Baby Crying & Sleep
Written by: Marsha Baker
How do parents go about establishing sleep routines with their baby? Parents get a lot of strong and conflicting advice, and yet each infant and family is unique. There is no research that shows one way of handling sleep is better than another as long as babies are sleeping in a safe space. We do know, however, that parenting styles affect sleep: Babies who are carried, held and fed continuously cry less as infants and wake more after 3 months, while babies who are more “routine based” care cry more as infants and wake less after 3 months. It’s a tradeoff.
In addition to parenting styles, babies can tell you a lot about what they need. Be kind to yourself. You and your baby need time to get to know each other.
- Observe your baby’s sleep cues. Common sleep cues are: change in activity level, yawning, fussing, staring, hand to mouth or face.

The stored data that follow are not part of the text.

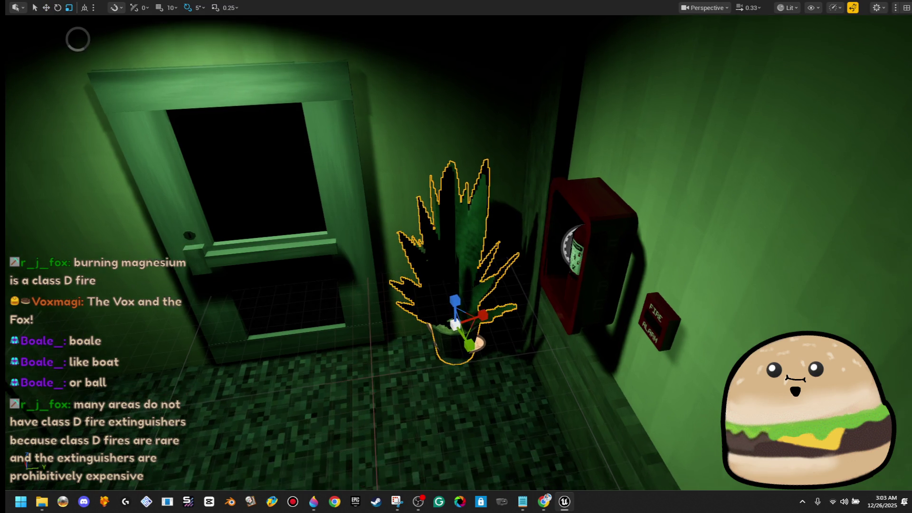
mouse_move(533, 308)
left_mouse_down()
mouse_move(210, 332)
mouse_move(232, 349)
mouse_move(241, 341)
left_mouse_up()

- Babies work really hard to take in all the stimulation in their world. They need frequent breaks. If a baby is struggling to go to sleep, maybe she has stayed awake too long.
- Four months is a good time to start sleep routines because babies recognize patterns.
- Sleep patterns change a lot as babies develop new skills.
- Allow your infant time to show you what he/she can do. Your baby may surprise you by putting himself to sleep with a little fussing.
- Be consistent; remember that learning anything takes time.